Is your content designed for everyone — or for a small subset of your real-life users?
Universal Design refers to the process of designing products, services, and environments to be used by people with the widest possible range of abilities, cultural backgrounds, and other characteristics. This is distinct from accessible design, which focuses on making products more useful for people with disabilities. However, designers can (and should) observe the principles of accessibility and universal design simultaneously.
In this article, we’ll explain the basic principles of universal design and provide tips for incorporating these principles into your design process.
Why is universal design important?
Imagine that you’re developing a website or a mobile application, and you’re ready to launch. You’ve tested your content thoroughly, but when real people start using your product, they point out problems:
- The website’s text isn’t readable in bright sunlight.
- Your touch controls are too sensitive for people with larger fingers.
- The text is difficult to understand, particularly for people who speak English as a second language.
- When images fail to load, users can’t figure out how to navigate the content.
You failed to think about the different ways that people would use your product — and as a result, your product won’t reach the widest possible audience.
Unfortunately, this is an extremely common scenario, but it’s entirely avoidable. Universal design has revolutionized the way that creators approach their projects: Instead of considering an “ideal case" user, designers can understand the diversity of the human experience. That includes folks with disabilities, along with people who encounter situational disabilities (such as using a mobile device in bright sunlight or with the sound muted) and temporary disabilities (such as a broken hand or temporary vision loss).
Needless to say, brands that prioritize real users will see long-term benefits. Universal design improves the experiences of everyone, not a select group of individuals.
Is universal design the same concept as inclusive design?
Today, the terms inclusive design and universal design are sometimes used interchangeably, but the philosophies are distinct in several ways.
Universal design was originally introduced to make architecture (namely, educational facilities) more useful for everyone; over time, the principles of universal design were successfully applied to products, systems, and services.
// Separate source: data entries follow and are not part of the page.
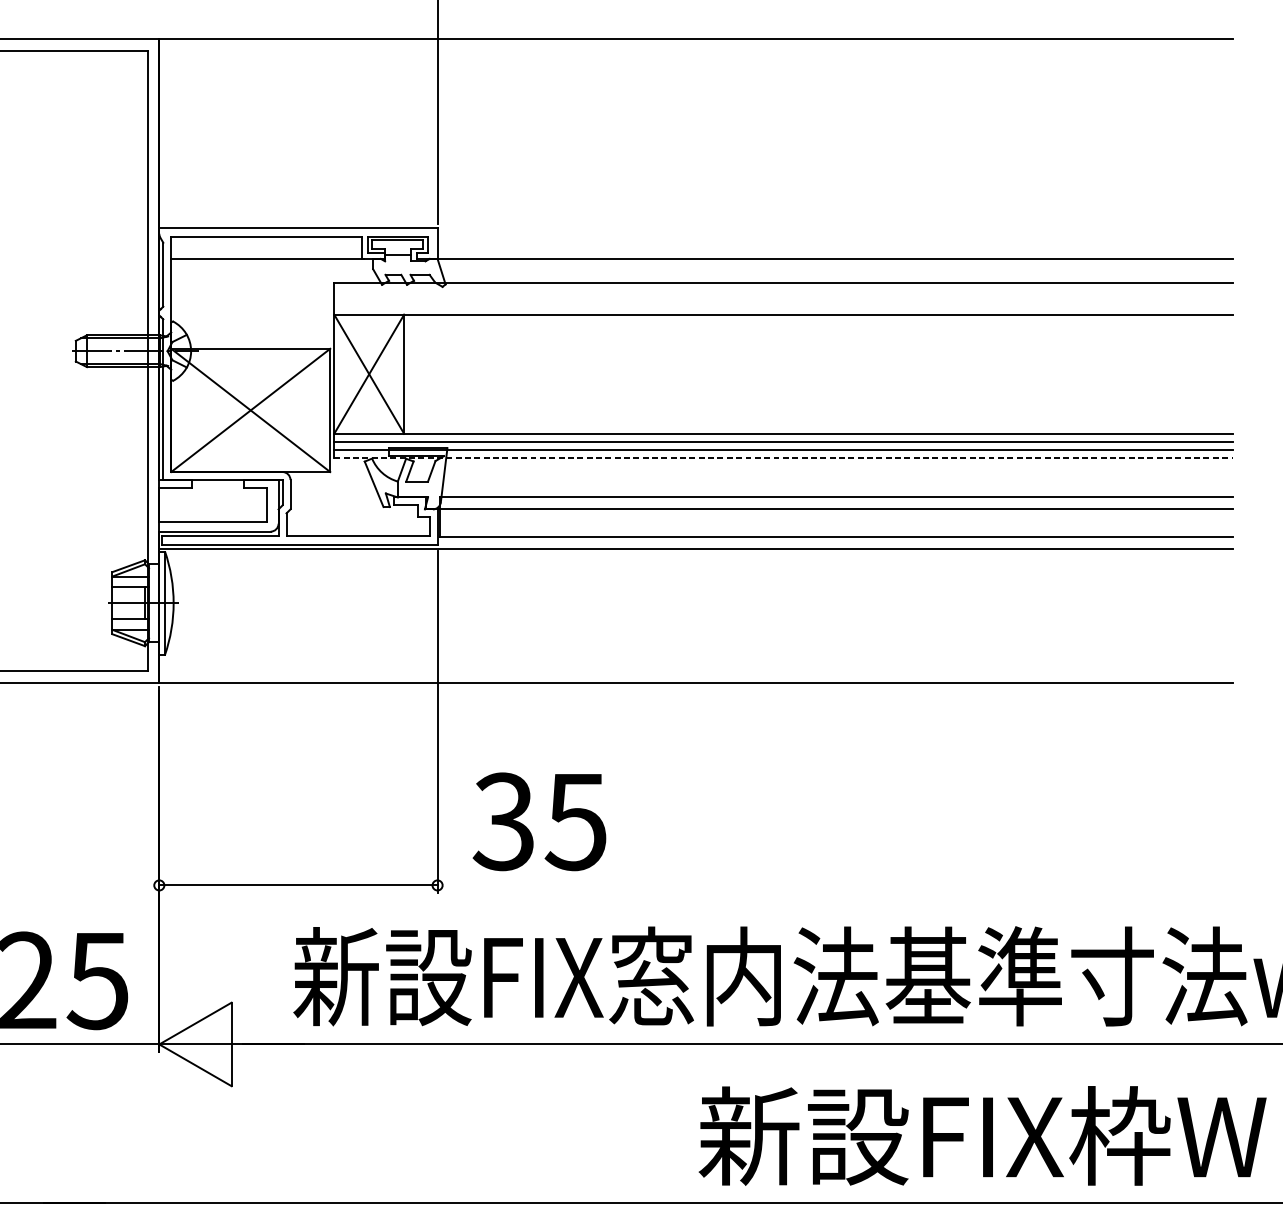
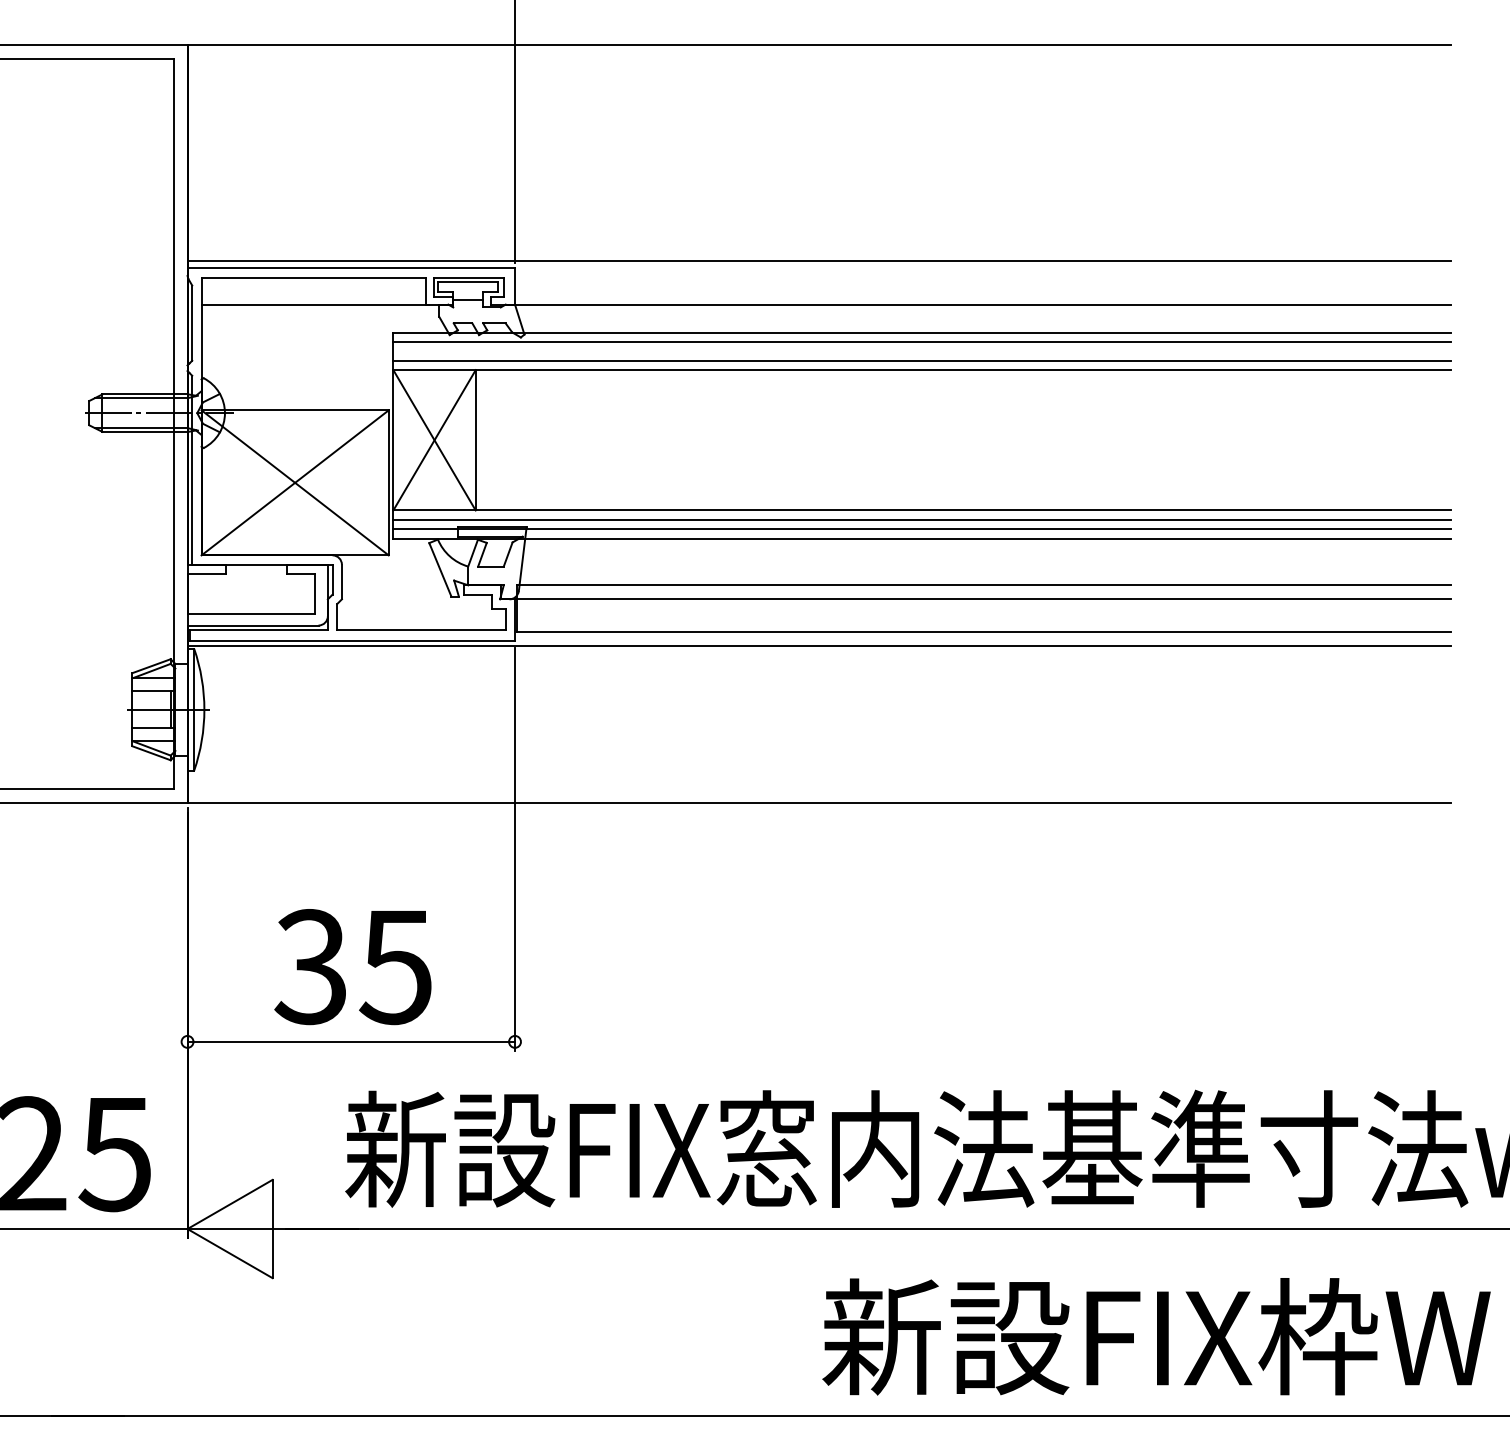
line: (695, 221) -> (818, 260), added
line: (782, 291) -> (921, 342), added
line: (782, 306) -> (921, 360), added
line: (783, 457) -> (922, 538), dashed -> solid
text: (539, 822) -> (352, 967), moved

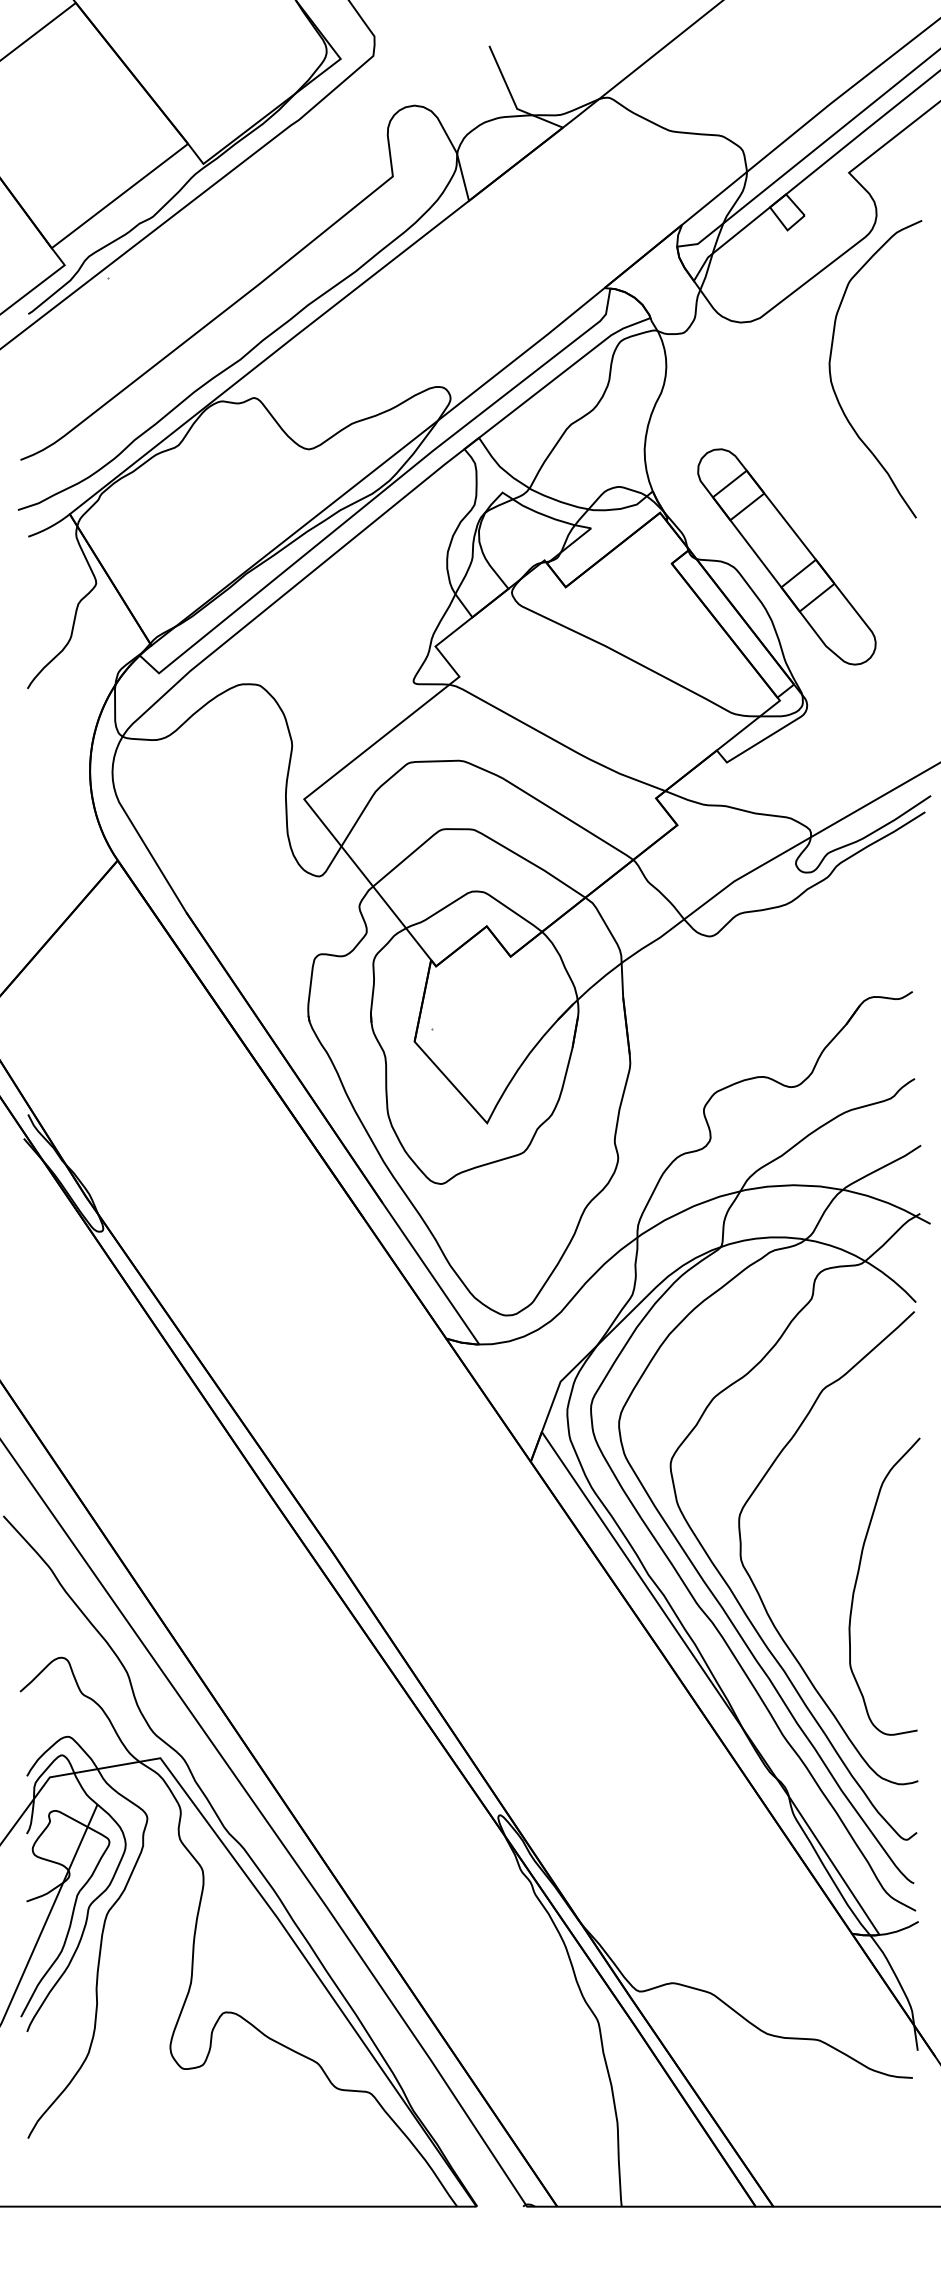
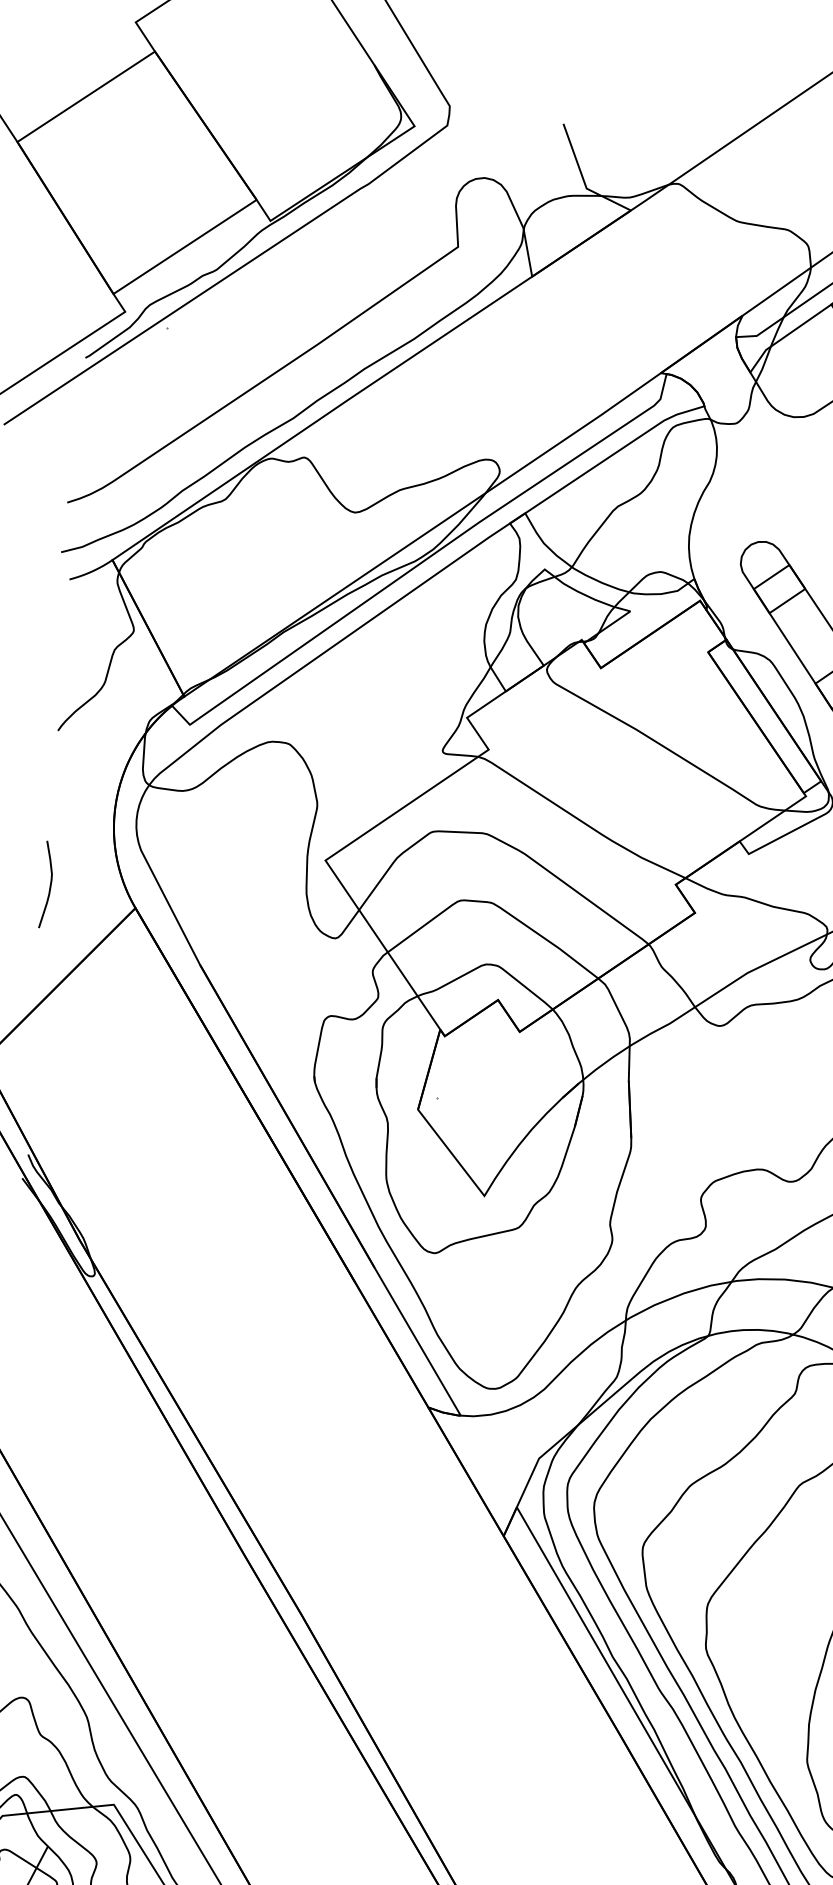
curve: (30, 843) -> (49, 885), added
The goal of universal design is to provide a single solution that addresses the broad needs of a large group of people.
What are the principles of universal design?
In 1997, a working group at North Carolina State University defined seven key principles of universal design:
- Equitable Use - The design is useful and marketable to people with diverse abilities.
- Flexibility in Use - The design accommodates a wide range of individual preferences and abilities.
- Simple and Intuitive Use - Use of the design is easy to understand, regardless of the user's experience, knowledge, language skills, or current concentration level.
- Perceptible Information - The design communicates necessary information effectively to the user, regardless of ambient conditions or the user's sensory abilities.
- Tolerance for Error - The design minimizes hazards and the adverse consequences of accidental or unintended actions.
- Low Physical Effort - The design can be used efficiently and comfortably and with a minimum of fatigue.
- Size and Space for Approach and Use - Appropriate size and space is provided for approach, reach, manipulation, and use regardless of user's body size, posture, or mobility.
These principles overlap with the core concepts of web accessibility as defined by the World Wide Web Consortium (W3C): Content must be perceivable, operable, understandable, and robust. Adopting both of these sets of principles can make your content more inclusive.
Universal Design and Digital Content: Tips for Getting Started
Designing digital products that work well for every type of person isn’t easy, but with the right approach, it’s a worthwhile effort. Here are a few ways to incorporate the principles of universal design into your process.
- Develop personas for different types of users. User personas are fictional users whose characteristics represent your real-life users. Writing out a few personas (including at least one persona with disabilities) can help your team find features and functionality that improves your product.
- Wherever possible, provide options. For example, some people enjoy multimedia — others would prefer transcripts. If your website provides both options, you’ll avoid prioritizing one group of users over the other.
- Don’t treat accessibility as an extra. Remember, accessibility improvements usually benefit every user, so prioritize users with disabilities throughout development.
- Use the Web Content Accessibility Guidelines (WCAG). Developed by the W3C, WCAG is the consensus standard for digital accessibility and contains important guidance for creating products that work for everyone.